Pour certains intervenants, comme Jean-Christophe Sellin, il incombe à la France de contribuer à une solution politique à la question kurde, ce qui passe nécessairement par le retrait du PKK de la liste des organisations terroristes et par la libération du leader kurde Abdullah Öcalan qui est le « Nelson Mandela » des Kurdes. La solution politique doit être négociée avec les protagonistes, à l’exemple de ce qui s’est passé il y a plus de 30 ans en Afrique du Sud. 

Les participants dénoncent par ailleurs la collaboration inadmissible de la France avec le régime répressif d’Erdogan ainsi que la complaisance de l’Europe vis-à-vis des chantages de la Turquie, notamment sur la question des migrants et sur celle de l’élargissement de l’OTAN à la Suède et à la Finlande.
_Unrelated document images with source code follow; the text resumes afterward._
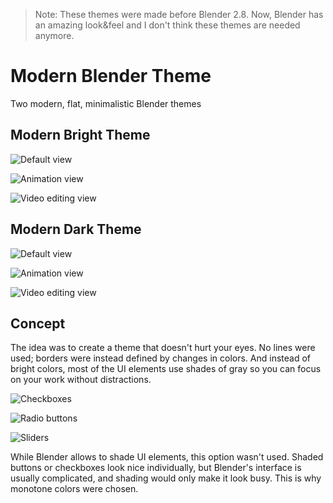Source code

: > Note: These themes were made before Blender 2.8. Now, Blender has an amazing look&feel and I don't think these themes are needed anymore.




# Modern Blender Theme
Two modern, flat, minimalistic Blender themes

## Modern Bright Theme
![Default view](/screenshots/Bright/Default.png)

![Animation view](/screenshots/Bright/Animation.png)

![Video editing view](/screenshots/Bright/Video%20Editing.png)

## Modern Dark Theme
![Default view](/screenshots/Dark/Default.png)

![Animation view](/screenshots/Dark/Scripting.png)

![Video editing view](/screenshots/Dark/Video%20Editing.png)

## Concept
The idea was to create a theme that doesn't hurt your eyes. No lines were used; borders were instead defined by changes in colors. And instead of bright colors, most of the UI elements use shades of gray so you can focus on your work without distractions.

![Checkboxes](/screenshots/ui/checkboxes.png)

![Radio buttons](/screenshots/ui/radio.png)

![Sliders](/screenshots/ui/sliders.png)

While Blender allows to shade UI elements, this option wasn't used. Shaded buttons or checkboxes look nice individually, but Blender's interface is usually complicated, and shading would only make it look busy. This is why monotone colors were chosen.
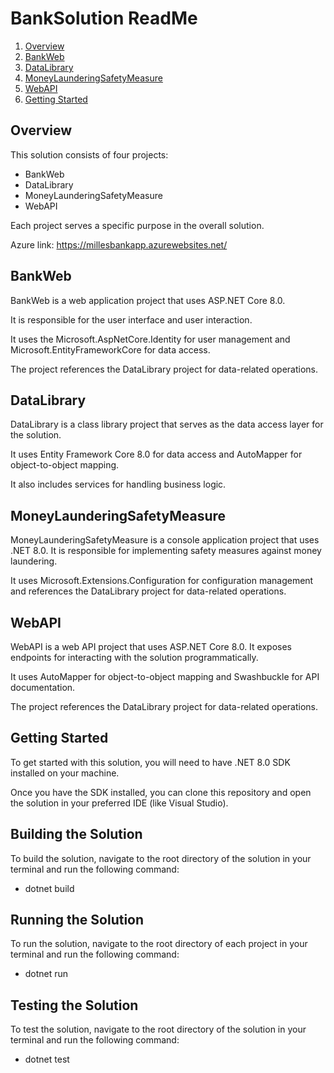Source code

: # BankSolution ReadMe

1. [Overview](#overview)
2. [BankWeb](#bankweb)
3. [DataLibrary](#datalibrary)
4. [MoneyLaunderingSafetyMeasure](#moneylaunderingsafetymeasure)
5. [WebAPI](#webapi)
6. [Getting Started](#gettingstarted)


## Overview
This solution consists of four projects: 
* BankWeb
* DataLibrary
* MoneyLaunderingSafetyMeasure
* WebAPI

Each project serves a specific purpose in the overall solution.

Azure link:
https://millesbankapp.azurewebsites.net/

## BankWeb
BankWeb is a web application project that uses ASP.NET Core 8.0. 

It is responsible for the user interface and user interaction. 

It uses the Microsoft.AspNetCore.Identity for user management and Microsoft.EntityFrameworkCore for data access. 

The project references the DataLibrary project for data-related operations.

## DataLibrary
DataLibrary is a class library project that serves as the data access layer for the solution. 

It uses Entity Framework Core 8.0 for data access and AutoMapper for object-to-object mapping. 

It also includes services for handling business logic.

## MoneyLaunderingSafetyMeasure
MoneyLaunderingSafetyMeasure is a console application project that uses .NET 8.0. It is responsible for implementing safety measures against money laundering. 

It uses Microsoft.Extensions.Configuration for configuration management and references the DataLibrary project for data-related operations.

## WebAPI
WebAPI is a web API project that uses ASP.NET Core 8.0. It exposes endpoints for interacting with the solution programmatically. 

It uses AutoMapper for object-to-object mapping and Swashbuckle for API documentation. 

The project references the DataLibrary project for data-related operations.

## Getting Started
To get started with this solution, you will need to have .NET 8.0 SDK installed on your machine. 

Once you have the SDK installed, you can clone this repository and open the solution in your preferred IDE (like Visual Studio).

## Building the Solution
To build the solution, navigate to the root directory of the solution in your terminal and run the following command:
* dotnet build

## Running the Solution
To run the solution, navigate to the root directory of each project in your terminal and run the following command:
* dotnet run

## Testing the Solution
To test the solution, navigate to the root directory of the solution in your terminal and run the following command:
* dotnet test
Une complaisance qui conduit à fermer les yeux sur la répression en Turquie et sur les crimes de guerre commis par le régime d’Erdogan au Rojava et  au Kurdistan irakien. 

Pour agir efficacement, les intervenants soulignent la nécessité d’informer sur le contenu du projet politique porté par les Kurdes, c’est à dire le confédéralisme démocratique. L’académicienne Sarah Marcha met l’accent sur la place centrale des femmes dans ce nouveau paradigme. Ce n’est donc pas un hasard si la Turquie cible particulièrement les femmes kurdes. Par ailleurs, il est important de faire comprendre que le projet du confédéralisme démocratique ne concerne pas seulement les Kurdes: il représente une solution pour l’ensemble des peuples du Moyen-Orient et, plus largement, du monde. Au-delà de la solidarité, il faut passer à la connaissance du projet kurde, résume Sarah Marcha.

Concernant plus particulièrement le PKK, Sylvie Jan et Dominique Sopo insistent sur le travail pédagogique à mener auprès de la société française pour convaincre de la légitimité du combat mené par le mouvement kurde, pour expliquer qu’il s’agit d’un mouvement de résistance. Berivan Firat, porte-parole du CDK-F, suggère, quant à elle, une « campagne au niveau de la société civile pour décriminaliser les Kurdes », précisant que « le noeud du problème, c’est l’inscription du PKK sur la liste ». Sur le plan politique, le député Frédéric Mathieu préconise une lutte transpartisane.

10 ans après, un autre attentat meurtrier contre les Kurdes

Le 23 décembre 2022, à quelques semaines du 10e anniversaire du triple assassinat du 9 janvier 2013,  les Kurdes de France ont été endeuillés par un nouvel attentat qui a tué trois militants Kurdes, dont Emine Kara, représentante du mouvement des femmes kurdes. 

« L’histoire se répète », dit la députée Danielle Simonnet. Pour nombre d’intervenants, « il n’y a pas de hasard en politique » (Laurence Cohen), il s’agit d’un crime politique et terroriste. Partant, le fait que le juge anti-terroriste n’ait pas été saisi est contesté, d’autant plus que cela suscite la défiance au sein de la communauté kurde, déplore Rémi Féraud. Le député socialiste ajoute qu’à considérer qu’il s’agisse d’un crime raciste, cela n’exclut pas la qualification terroriste.